[Stored data entries]
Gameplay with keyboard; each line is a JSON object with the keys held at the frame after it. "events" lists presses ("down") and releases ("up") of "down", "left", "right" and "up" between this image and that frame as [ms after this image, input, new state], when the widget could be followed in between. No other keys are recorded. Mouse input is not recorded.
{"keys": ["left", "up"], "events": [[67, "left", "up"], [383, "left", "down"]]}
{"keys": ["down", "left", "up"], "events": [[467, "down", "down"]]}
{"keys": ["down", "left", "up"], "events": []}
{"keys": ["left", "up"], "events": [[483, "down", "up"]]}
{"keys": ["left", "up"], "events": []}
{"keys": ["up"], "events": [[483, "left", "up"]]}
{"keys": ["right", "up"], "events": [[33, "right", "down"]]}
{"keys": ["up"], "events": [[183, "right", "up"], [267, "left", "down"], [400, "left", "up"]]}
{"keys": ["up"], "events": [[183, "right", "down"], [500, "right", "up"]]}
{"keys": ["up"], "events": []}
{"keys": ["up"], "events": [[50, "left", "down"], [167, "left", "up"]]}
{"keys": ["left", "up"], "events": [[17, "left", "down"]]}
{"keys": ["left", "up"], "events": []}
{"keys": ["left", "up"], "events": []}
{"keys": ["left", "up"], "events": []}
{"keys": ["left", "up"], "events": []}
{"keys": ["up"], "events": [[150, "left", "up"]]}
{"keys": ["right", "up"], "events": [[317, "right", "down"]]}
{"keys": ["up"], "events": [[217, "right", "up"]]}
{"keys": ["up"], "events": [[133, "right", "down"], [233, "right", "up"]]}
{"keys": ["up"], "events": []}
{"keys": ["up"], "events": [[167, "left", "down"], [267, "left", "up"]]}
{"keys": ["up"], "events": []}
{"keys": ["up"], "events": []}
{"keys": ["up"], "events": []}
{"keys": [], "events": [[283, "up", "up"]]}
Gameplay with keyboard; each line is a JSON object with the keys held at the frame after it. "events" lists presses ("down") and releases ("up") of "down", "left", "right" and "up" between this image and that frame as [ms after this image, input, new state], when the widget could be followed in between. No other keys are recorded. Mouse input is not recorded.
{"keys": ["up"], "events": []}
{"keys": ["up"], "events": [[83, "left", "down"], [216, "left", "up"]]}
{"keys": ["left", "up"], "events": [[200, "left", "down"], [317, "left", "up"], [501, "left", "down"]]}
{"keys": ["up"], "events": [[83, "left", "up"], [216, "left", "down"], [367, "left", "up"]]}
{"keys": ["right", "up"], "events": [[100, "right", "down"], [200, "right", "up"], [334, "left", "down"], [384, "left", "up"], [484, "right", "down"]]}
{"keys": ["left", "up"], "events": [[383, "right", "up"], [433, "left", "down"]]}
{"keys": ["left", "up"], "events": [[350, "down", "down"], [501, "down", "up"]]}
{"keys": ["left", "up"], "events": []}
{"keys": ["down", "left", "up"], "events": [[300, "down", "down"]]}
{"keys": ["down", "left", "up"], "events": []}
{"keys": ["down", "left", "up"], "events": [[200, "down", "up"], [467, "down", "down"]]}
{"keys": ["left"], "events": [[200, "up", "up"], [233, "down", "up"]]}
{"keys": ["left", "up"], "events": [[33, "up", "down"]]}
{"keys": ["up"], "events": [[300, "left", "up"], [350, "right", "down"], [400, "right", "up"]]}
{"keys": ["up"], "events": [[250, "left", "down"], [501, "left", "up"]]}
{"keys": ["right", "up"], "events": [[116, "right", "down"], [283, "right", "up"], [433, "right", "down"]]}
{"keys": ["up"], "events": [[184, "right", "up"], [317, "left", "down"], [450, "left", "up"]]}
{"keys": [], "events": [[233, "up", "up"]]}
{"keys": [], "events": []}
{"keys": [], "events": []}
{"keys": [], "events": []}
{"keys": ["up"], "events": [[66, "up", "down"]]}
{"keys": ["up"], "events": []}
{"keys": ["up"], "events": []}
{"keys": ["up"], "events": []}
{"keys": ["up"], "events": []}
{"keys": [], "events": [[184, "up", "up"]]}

WHAT IS NEEDED: Each record shown above must be printed once more, exactly.

SOLUTION TO THIS TASK:
Gameplay with keyboard; each line is a JSON object with the keys held at the frame after it. "events" lists presses ("down") and releases ("up") of "down", "left", "right" and "up" between this image and that frame as [ms after this image, input, new state], when the widget could be followed in between. No other keys are recorded. Mouse input is not recorded.
{"keys": ["left", "up"], "events": [[67, "left", "up"], [383, "left", "down"]]}
{"keys": ["down", "left", "up"], "events": [[467, "down", "down"]]}
{"keys": ["down", "left", "up"], "events": []}
{"keys": ["left", "up"], "events": [[483, "down", "up"]]}
{"keys": ["left", "up"], "events": []}
{"keys": ["up"], "events": [[483, "left", "up"]]}
{"keys": ["right", "up"], "events": [[33, "right", "down"]]}
{"keys": ["up"], "events": [[183, "right", "up"], [267, "left", "down"], [400, "left", "up"]]}
{"keys": ["up"], "events": [[183, "right", "down"], [500, "right", "up"]]}
{"keys": ["up"], "events": []}
{"keys": ["up"], "events": [[50, "left", "down"], [167, "left", "up"]]}
{"keys": ["left", "up"], "events": [[17, "left", "down"]]}
{"keys": ["left", "up"], "events": []}
{"keys": ["left", "up"], "events": []}
{"keys": ["left", "up"], "events": []}
{"keys": ["left", "up"], "events": []}
{"keys": ["up"], "events": [[150, "left", "up"]]}
{"keys": ["right", "up"], "events": [[317, "right", "down"]]}
{"keys": ["up"], "events": [[217, "right", "up"]]}
{"keys": ["up"], "events": [[133, "right", "down"], [233, "right", "up"]]}
{"keys": ["up"], "events": []}
{"keys": ["up"], "events": [[167, "left", "down"], [267, "left", "up"]]}
{"keys": ["up"], "events": []}
{"keys": ["up"], "events": []}
{"keys": ["up"], "events": []}
{"keys": [], "events": [[283, "up", "up"]]}
Gameplay with keyboard; each line is a JSON object with the keys held at the frame after it. "events" lists presses ("down") and releases ("up") of "down", "left", "right" and "up" between this image and that frame as [ms after this image, input, new state], when the widget could be followed in between. No other keys are recorded. Mouse input is not recorded.
{"keys": ["up"], "events": []}
{"keys": ["up"], "events": [[83, "left", "down"], [216, "left", "up"]]}
{"keys": ["left", "up"], "events": [[200, "left", "down"], [317, "left", "up"], [501, "left", "down"]]}
{"keys": ["up"], "events": [[83, "left", "up"], [216, "left", "down"], [367, "left", "up"]]}
{"keys": ["right", "up"], "events": [[100, "right", "down"], [200, "right", "up"], [334, "left", "down"], [384, "left", "up"], [484, "right", "down"]]}
{"keys": ["left", "up"], "events": [[383, "right", "up"], [433, "left", "down"]]}
{"keys": ["left", "up"], "events": [[350, "down", "down"], [501, "down", "up"]]}
{"keys": ["left", "up"], "events": []}
{"keys": ["down", "left", "up"], "events": [[300, "down", "down"]]}
{"keys": ["down", "left", "up"], "events": []}
{"keys": ["down", "left", "up"], "events": [[200, "down", "up"], [467, "down", "down"]]}
{"keys": ["left"], "events": [[200, "up", "up"], [233, "down", "up"]]}
{"keys": ["left", "up"], "events": [[33, "up", "down"]]}
{"keys": ["up"], "events": [[300, "left", "up"], [350, "right", "down"], [400, "right", "up"]]}
{"keys": ["up"], "events": [[250, "left", "down"], [501, "left", "up"]]}
{"keys": ["right", "up"], "events": [[116, "right", "down"], [283, "right", "up"], [433, "right", "down"]]}
{"keys": ["up"], "events": [[184, "right", "up"], [317, "left", "down"], [450, "left", "up"]]}
{"keys": [], "events": [[233, "up", "up"]]}
{"keys": [], "events": []}
{"keys": [], "events": []}
{"keys": [], "events": []}
{"keys": ["up"], "events": [[66, "up", "down"]]}
{"keys": ["up"], "events": []}
{"keys": ["up"], "events": []}
{"keys": ["up"], "events": []}
{"keys": ["up"], "events": []}
{"keys": [], "events": [[184, "up", "up"]]}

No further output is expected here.